Archive for the 'Subject guides' Category

Recommended websites

A reminder that each subject guide on the library website includes a list of recommended websites. These sites have been reviewed by a librarian, and contain authoritative and accurate information. Using the recommended websites will help save you time that would otherwise be spent trying to determine the author, accuracy, and currency of the information presented to you as you sift through thousands of Google (or Yahoo!, etc.) search results. Why spend all that time trying to find good websites, when we’ve already done the work for you!

Happy Thanksgiving!



INTUTE: Social Sciences

Here at the library, we’re big on what we like to call information portals. These are research based websites that provide access and links to scholarly and professional information in designated subject areas. One of the better portals on the web for information in the social sciences is INTUTE:Social Sciences There are some great links here, as well as access to reports and articles covering all fields within the social sciences. Give it a look today!


Audiobooks on the web…

Still looking for some entertaining audio to fill up your ipod while vacationing this summer? Take a look at the audiobook podcast directory from the Openculture website.


Online books

The University of Pennsylvania has put together a nice webpage with links to over 25, 000 online books that is certainly worth a look. A quick perusal of the items on offer raises the question: why are some books available online while others are not? Many of the books you’ll find online in full text are old enough that they fall in the public domain. While copyright laws are extensive, they do have limits in terms of longevity. For a roundup of copyright law and the public domain take a look at this webpage from Cornell University.

So while it is possible to read Huckleberry Finn online from sources like Project Gutenberg, your most likely not going to be able to find your recent text book for free online. However, the Regis Libraries do offer access to several electronic book collections including Books 24X7 and NetLibrary, which provide you access to copyrighted materials licensed for use by Regis University students. All of these sources are worth investigating!


Websites you can trust…

Given the recent report from Google about malicious websites, I thought it might be useful to direct you to one of our favorite web portals: the Librarians’ Internet Index. Here is a short summary of what this site offers.

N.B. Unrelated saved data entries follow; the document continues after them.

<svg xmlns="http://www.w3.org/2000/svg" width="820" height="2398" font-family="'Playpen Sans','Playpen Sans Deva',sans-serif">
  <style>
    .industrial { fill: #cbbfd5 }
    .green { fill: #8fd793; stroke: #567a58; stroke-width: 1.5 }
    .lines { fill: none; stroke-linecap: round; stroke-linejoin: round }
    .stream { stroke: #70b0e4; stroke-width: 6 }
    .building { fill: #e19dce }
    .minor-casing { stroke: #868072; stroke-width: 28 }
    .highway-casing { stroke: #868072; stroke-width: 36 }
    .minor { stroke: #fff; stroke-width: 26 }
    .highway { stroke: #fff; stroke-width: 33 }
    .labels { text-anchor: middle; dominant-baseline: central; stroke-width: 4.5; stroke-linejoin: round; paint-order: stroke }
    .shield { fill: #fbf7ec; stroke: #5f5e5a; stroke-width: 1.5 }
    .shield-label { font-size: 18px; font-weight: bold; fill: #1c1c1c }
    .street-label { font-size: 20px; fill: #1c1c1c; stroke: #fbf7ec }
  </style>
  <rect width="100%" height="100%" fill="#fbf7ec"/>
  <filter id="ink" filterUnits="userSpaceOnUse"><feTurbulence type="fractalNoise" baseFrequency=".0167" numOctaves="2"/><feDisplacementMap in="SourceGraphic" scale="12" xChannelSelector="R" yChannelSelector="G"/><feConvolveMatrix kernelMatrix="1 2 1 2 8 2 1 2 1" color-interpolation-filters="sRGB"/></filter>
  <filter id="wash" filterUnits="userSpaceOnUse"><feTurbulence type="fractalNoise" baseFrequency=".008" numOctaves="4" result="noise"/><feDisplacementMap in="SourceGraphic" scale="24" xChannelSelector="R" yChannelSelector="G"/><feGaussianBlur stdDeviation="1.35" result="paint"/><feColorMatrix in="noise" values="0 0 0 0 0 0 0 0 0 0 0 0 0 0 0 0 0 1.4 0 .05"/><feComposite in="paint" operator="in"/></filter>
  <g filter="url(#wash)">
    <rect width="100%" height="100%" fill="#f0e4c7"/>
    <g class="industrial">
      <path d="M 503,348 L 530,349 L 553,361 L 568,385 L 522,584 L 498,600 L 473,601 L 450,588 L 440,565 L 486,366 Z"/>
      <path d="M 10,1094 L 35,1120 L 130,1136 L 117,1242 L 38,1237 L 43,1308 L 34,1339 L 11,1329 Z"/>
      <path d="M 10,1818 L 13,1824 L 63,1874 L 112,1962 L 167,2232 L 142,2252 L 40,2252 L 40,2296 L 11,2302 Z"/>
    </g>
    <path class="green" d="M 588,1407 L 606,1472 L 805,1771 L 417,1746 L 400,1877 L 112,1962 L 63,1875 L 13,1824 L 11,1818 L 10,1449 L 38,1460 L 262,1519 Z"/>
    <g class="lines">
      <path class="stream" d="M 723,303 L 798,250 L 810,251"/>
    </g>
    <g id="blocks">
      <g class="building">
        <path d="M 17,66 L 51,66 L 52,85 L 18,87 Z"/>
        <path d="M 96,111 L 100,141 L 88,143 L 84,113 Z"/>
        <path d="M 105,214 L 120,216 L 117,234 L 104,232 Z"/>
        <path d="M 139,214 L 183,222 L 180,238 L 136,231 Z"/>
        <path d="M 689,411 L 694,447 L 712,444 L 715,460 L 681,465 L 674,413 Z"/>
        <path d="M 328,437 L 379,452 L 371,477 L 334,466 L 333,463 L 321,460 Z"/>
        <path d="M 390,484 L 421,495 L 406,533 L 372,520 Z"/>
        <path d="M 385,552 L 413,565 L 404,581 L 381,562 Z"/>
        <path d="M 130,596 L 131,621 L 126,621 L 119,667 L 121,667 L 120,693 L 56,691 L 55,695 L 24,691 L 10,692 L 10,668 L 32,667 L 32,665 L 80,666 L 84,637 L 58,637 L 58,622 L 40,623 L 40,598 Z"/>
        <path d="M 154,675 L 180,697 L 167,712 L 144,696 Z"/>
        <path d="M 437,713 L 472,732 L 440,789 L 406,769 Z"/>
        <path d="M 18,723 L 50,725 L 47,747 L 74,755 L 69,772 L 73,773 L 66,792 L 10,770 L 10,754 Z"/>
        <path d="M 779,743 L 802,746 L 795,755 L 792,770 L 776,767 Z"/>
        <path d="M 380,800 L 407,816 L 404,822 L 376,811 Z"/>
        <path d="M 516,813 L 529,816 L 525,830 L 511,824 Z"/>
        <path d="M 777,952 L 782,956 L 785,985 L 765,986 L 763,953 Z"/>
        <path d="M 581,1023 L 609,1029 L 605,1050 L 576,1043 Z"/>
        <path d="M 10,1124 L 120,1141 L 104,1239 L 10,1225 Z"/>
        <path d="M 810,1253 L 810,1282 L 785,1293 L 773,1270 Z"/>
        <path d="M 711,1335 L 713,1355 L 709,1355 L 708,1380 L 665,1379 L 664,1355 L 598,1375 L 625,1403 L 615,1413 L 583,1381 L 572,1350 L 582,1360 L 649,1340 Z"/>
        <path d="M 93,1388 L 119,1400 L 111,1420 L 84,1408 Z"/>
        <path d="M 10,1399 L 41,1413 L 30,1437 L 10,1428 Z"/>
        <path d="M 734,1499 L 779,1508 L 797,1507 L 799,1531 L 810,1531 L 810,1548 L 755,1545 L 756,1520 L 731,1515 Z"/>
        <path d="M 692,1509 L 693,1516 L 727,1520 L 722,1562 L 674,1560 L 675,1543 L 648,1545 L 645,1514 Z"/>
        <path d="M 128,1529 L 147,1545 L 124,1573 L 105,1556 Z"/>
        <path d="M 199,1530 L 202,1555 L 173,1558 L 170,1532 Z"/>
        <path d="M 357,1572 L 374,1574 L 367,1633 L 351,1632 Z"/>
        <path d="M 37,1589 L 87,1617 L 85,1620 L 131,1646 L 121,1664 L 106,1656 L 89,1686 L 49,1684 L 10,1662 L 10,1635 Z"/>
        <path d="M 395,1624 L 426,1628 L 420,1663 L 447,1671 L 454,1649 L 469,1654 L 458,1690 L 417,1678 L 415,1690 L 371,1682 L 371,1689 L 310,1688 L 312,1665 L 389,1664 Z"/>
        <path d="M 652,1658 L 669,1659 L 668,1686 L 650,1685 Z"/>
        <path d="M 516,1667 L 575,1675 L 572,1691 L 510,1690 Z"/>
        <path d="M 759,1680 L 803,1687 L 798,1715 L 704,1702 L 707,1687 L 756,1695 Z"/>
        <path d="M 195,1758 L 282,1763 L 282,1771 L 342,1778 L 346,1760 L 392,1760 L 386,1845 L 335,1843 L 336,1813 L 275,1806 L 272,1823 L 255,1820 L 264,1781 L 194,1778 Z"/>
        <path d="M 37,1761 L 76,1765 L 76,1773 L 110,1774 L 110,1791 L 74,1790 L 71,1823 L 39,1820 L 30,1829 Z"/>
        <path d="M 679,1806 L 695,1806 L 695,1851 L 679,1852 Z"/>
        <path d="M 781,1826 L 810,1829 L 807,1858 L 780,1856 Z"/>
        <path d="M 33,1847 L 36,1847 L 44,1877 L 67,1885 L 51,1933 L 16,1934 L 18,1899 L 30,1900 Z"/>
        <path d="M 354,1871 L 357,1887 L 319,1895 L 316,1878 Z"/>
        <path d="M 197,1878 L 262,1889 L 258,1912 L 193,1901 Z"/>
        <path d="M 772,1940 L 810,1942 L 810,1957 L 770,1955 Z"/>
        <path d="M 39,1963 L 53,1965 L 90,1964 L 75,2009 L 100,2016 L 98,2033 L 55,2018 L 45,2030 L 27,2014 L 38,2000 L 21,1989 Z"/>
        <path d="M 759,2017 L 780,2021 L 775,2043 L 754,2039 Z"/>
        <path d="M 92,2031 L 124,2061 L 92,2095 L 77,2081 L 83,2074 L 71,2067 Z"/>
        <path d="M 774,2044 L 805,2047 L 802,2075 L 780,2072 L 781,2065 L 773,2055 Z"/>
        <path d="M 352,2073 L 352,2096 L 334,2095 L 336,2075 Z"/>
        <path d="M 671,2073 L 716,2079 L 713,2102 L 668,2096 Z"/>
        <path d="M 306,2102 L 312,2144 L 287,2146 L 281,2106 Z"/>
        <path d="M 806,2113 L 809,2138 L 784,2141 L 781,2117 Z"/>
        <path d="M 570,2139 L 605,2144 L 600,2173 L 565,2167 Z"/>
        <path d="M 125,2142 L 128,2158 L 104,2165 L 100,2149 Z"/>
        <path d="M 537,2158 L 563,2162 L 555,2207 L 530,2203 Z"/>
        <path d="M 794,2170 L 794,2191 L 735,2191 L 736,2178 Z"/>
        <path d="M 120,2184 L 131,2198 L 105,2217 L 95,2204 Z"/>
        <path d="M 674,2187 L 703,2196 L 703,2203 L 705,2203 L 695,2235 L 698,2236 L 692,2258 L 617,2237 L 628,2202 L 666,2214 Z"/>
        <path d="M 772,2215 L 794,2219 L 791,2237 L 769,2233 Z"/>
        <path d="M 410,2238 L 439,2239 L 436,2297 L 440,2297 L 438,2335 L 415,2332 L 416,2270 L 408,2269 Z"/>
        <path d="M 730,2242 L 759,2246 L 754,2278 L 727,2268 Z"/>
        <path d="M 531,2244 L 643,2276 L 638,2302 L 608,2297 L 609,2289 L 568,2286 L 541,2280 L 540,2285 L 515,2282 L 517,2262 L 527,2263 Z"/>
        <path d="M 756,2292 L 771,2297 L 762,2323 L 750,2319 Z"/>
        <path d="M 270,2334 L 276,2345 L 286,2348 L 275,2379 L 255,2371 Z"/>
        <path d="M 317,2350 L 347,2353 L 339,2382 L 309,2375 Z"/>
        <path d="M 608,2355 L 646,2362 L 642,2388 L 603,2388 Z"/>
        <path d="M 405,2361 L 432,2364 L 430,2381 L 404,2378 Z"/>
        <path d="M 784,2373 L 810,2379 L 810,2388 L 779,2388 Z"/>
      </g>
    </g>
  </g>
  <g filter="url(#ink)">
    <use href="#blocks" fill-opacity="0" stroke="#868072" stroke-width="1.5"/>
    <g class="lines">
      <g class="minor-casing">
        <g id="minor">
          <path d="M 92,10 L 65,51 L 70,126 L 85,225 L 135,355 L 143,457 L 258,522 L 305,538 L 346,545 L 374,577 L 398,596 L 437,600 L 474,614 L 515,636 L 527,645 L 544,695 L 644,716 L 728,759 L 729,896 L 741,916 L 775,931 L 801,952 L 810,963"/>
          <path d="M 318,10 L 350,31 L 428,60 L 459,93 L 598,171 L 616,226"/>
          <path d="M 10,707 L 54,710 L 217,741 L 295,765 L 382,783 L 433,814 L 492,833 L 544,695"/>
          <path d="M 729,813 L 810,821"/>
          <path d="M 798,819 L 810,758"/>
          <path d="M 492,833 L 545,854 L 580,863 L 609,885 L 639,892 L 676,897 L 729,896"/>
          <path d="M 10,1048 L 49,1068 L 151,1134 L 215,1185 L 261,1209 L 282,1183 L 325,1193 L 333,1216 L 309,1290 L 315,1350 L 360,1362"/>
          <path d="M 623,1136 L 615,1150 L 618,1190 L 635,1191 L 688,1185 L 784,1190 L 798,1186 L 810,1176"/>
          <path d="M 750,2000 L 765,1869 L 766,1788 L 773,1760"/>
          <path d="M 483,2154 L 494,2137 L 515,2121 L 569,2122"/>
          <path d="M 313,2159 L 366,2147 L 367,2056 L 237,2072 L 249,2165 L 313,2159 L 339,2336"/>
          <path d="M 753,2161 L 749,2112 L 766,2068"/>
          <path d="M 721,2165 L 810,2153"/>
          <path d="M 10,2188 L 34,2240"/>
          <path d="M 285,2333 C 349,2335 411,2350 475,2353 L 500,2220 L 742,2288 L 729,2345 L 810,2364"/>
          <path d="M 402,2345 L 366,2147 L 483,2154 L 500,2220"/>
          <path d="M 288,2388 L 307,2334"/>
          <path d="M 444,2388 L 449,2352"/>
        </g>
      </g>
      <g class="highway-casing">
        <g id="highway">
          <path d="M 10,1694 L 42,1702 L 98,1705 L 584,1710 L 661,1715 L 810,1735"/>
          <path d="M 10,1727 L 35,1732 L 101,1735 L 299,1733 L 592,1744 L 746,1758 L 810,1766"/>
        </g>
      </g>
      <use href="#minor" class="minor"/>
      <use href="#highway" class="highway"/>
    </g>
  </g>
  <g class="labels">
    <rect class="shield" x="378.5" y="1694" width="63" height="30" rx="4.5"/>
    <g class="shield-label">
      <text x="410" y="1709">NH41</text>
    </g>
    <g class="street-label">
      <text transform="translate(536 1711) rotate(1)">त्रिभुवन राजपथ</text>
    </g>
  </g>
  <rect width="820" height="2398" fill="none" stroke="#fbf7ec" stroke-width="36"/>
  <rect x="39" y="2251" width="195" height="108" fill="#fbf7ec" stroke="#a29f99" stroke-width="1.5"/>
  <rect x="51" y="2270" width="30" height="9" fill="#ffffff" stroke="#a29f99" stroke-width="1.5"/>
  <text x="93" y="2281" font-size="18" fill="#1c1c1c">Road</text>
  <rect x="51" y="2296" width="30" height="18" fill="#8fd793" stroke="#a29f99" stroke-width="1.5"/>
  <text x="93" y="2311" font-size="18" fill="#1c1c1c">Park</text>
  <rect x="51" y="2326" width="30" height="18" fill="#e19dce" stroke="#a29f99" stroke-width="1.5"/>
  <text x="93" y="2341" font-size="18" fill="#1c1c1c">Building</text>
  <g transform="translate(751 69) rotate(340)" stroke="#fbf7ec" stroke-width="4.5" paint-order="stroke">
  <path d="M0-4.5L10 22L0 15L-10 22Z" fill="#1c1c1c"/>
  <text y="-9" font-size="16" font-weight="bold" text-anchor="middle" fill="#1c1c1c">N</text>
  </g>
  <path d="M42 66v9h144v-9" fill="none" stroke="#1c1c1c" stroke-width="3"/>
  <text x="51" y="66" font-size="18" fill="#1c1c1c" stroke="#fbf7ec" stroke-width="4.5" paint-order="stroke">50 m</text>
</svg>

We have over 20,000 entries, also maintained by our librarians and organized into 14 main topics and nearly 300 related topics. We also offer featured collections. These have ranged from The Grapes of Web (a companion to the 2002 California statewide Steinbeck reading program) to such topics as taxes, elections, and September 11.

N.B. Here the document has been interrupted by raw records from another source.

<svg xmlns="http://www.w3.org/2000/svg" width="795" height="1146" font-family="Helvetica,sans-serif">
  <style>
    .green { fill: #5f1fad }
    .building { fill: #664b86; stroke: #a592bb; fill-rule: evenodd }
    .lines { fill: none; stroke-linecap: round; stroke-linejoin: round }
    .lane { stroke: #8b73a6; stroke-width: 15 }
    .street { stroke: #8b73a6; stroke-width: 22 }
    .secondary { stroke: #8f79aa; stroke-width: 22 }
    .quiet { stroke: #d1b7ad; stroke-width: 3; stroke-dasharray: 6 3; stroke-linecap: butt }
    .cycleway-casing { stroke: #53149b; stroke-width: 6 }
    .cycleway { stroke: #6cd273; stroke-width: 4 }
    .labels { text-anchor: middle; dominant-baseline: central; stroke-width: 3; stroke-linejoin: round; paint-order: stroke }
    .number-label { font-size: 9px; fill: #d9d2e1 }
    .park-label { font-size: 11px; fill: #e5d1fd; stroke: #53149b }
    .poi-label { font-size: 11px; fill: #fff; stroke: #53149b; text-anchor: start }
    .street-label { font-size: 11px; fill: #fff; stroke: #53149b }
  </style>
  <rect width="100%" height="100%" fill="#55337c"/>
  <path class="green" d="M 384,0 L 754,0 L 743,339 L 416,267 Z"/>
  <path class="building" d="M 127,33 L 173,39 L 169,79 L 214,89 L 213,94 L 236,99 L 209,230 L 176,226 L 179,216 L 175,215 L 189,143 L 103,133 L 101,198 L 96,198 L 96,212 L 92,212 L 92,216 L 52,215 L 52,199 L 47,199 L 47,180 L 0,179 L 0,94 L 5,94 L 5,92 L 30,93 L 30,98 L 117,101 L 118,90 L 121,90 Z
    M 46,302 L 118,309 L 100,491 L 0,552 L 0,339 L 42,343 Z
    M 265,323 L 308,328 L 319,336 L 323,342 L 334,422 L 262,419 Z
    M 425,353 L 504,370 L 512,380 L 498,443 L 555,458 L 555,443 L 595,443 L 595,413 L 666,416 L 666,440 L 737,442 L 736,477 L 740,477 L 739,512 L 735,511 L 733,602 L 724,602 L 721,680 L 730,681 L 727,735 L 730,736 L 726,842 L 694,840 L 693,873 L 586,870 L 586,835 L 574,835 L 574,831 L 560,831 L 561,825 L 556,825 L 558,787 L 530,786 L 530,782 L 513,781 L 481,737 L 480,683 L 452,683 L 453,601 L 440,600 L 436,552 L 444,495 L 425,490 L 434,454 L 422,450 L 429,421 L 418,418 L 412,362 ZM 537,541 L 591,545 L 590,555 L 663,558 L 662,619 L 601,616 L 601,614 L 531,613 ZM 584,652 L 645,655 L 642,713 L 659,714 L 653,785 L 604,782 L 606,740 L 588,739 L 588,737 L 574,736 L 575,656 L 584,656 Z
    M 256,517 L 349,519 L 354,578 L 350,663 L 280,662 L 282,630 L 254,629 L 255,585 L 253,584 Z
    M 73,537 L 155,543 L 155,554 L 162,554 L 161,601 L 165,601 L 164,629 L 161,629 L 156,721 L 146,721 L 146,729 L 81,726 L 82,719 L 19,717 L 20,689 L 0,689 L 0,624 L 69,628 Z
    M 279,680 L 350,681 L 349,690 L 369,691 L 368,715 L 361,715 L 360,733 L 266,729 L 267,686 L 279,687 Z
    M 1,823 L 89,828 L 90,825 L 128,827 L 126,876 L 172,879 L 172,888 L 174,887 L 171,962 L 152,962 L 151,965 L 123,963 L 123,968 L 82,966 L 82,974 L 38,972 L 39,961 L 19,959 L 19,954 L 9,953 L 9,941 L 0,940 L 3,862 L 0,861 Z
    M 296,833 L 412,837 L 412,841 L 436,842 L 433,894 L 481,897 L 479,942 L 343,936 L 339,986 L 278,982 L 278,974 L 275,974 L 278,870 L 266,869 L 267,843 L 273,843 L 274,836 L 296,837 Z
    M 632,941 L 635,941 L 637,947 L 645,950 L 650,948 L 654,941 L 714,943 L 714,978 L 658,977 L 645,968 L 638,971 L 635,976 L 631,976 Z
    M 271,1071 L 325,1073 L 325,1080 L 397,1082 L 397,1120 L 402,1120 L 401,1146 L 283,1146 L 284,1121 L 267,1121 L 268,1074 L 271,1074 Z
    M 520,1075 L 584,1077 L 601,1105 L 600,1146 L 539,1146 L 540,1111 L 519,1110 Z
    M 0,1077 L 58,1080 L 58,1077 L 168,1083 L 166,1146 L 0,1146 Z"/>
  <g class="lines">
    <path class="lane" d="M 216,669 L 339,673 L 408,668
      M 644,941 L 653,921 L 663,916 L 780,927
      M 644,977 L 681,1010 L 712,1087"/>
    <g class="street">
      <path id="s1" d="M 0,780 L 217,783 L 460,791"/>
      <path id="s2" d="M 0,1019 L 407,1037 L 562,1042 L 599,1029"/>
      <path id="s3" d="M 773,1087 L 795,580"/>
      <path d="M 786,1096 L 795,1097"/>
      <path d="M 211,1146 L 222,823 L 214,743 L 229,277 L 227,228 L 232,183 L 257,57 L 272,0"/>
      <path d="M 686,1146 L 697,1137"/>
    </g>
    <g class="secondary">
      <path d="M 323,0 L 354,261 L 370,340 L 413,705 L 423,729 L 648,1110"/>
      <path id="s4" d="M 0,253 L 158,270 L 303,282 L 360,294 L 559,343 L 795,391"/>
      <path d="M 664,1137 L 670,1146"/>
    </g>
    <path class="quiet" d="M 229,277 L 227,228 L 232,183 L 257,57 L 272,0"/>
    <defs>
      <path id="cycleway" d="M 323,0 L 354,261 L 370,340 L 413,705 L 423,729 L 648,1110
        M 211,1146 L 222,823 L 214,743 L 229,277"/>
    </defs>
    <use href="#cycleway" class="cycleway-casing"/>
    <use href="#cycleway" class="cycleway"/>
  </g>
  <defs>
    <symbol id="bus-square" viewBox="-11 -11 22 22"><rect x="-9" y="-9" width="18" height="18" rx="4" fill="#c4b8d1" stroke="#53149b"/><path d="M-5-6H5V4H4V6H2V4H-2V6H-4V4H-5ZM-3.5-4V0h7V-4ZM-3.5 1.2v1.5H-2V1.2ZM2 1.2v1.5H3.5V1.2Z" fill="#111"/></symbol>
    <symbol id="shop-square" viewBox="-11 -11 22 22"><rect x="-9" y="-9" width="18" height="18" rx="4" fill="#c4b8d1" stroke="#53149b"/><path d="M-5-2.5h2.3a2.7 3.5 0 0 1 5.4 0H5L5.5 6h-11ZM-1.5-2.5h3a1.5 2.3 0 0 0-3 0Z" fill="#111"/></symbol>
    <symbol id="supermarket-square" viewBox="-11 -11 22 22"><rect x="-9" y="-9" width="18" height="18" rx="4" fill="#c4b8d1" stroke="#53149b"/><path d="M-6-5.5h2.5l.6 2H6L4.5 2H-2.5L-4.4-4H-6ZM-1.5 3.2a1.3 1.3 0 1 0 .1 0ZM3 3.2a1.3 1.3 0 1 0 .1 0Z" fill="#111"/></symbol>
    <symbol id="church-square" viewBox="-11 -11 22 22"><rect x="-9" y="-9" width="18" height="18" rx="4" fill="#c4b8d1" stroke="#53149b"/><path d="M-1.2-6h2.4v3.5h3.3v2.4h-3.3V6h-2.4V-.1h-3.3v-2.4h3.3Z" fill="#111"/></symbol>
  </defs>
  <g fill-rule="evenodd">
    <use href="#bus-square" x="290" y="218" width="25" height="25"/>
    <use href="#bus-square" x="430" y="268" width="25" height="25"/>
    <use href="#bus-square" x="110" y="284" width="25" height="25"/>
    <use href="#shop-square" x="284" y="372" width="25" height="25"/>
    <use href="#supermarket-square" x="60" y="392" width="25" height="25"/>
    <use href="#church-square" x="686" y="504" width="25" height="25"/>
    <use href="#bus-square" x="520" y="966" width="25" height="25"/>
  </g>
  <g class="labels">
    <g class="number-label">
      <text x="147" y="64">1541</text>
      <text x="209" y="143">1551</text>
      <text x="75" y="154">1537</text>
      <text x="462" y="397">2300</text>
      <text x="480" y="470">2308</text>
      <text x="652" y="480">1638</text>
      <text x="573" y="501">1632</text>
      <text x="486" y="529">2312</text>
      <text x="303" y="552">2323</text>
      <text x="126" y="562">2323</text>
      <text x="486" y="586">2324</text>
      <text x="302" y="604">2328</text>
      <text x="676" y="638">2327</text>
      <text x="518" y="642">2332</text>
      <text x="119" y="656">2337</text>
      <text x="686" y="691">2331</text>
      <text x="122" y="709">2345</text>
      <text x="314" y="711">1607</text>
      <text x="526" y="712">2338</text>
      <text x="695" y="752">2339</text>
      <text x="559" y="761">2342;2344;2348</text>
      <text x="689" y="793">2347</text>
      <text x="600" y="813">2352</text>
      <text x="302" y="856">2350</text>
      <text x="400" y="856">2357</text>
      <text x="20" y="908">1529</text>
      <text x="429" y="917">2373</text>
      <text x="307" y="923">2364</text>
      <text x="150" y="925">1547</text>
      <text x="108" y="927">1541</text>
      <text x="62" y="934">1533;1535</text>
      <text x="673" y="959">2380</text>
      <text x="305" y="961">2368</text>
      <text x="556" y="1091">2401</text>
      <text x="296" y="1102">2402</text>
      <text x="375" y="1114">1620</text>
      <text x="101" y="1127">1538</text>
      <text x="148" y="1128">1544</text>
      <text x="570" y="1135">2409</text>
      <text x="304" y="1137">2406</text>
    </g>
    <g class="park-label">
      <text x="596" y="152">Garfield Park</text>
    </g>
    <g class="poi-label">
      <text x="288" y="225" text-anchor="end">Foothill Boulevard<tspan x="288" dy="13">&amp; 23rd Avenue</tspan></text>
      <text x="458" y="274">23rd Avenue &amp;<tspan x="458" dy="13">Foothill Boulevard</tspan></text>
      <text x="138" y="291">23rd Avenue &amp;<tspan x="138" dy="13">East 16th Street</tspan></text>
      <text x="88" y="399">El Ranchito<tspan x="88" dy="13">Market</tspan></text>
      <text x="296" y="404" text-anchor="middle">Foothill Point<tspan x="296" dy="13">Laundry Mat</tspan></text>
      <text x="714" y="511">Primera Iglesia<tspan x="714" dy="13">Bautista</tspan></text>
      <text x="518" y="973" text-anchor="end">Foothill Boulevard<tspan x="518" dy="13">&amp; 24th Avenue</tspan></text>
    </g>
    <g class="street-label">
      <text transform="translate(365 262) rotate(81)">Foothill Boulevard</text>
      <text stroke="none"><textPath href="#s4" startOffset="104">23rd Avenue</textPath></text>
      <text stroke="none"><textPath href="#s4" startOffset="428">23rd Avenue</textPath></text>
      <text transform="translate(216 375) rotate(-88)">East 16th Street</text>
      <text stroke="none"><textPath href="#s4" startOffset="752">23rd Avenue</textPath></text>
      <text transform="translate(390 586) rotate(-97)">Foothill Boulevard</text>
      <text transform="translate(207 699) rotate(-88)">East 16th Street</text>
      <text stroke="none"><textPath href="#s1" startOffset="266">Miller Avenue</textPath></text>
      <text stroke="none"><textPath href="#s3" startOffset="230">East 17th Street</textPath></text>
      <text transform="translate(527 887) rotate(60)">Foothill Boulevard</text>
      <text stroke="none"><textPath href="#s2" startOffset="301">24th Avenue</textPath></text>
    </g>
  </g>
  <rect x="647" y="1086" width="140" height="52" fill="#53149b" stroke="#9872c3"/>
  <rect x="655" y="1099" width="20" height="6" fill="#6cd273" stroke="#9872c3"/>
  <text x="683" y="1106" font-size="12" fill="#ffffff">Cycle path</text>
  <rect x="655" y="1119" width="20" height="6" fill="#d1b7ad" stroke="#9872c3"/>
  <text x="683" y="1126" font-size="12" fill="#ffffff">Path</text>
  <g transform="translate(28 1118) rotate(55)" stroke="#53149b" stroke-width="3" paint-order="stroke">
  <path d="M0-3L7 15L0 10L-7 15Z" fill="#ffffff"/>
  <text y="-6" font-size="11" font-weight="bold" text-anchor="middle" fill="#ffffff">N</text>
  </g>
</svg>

Just like with the list of recommended websites you can find on each of the Regis Libraries subject guides, the Librarians’ Internet Index offers you access to authoritative and current resources on the web that have been reviewed by a librarian.


Library handouts

Have you checked out the Regis Libraries selection of handouts covering subject areas, general research help, specific resources, and finding articles? Well if you have not already taken advantage of these great guides, take a look at the entire list!


Starting your research…

Whenever we get a chance to speak with students, we always emphasize using the resources available at the Regis Libraries. Before you get started with your research, you might want to take a look at the Research Skills Tutorial. A goal of this tutorial is to improve information literacy among students. What is information literacy and why is it important? The Association of College and Research Libraries (ACRL) offers a good explanation on their website–but essentially, it is “the ability to locate, evaluate, and use information to become independent life-long learners.” We’ll talk more about information literacy in future posts. Please let us know your thoughts on the subject.

When you’re ready to begin your research, the subject guides on the library website are the place to start. The resources listed on the guides will direct you to the scholarly and professional literature in your field. For your projects for ED 205, most of you will want to refer to the resources listed on the Education guide–although there may be other subjects you’ll want to consider as well.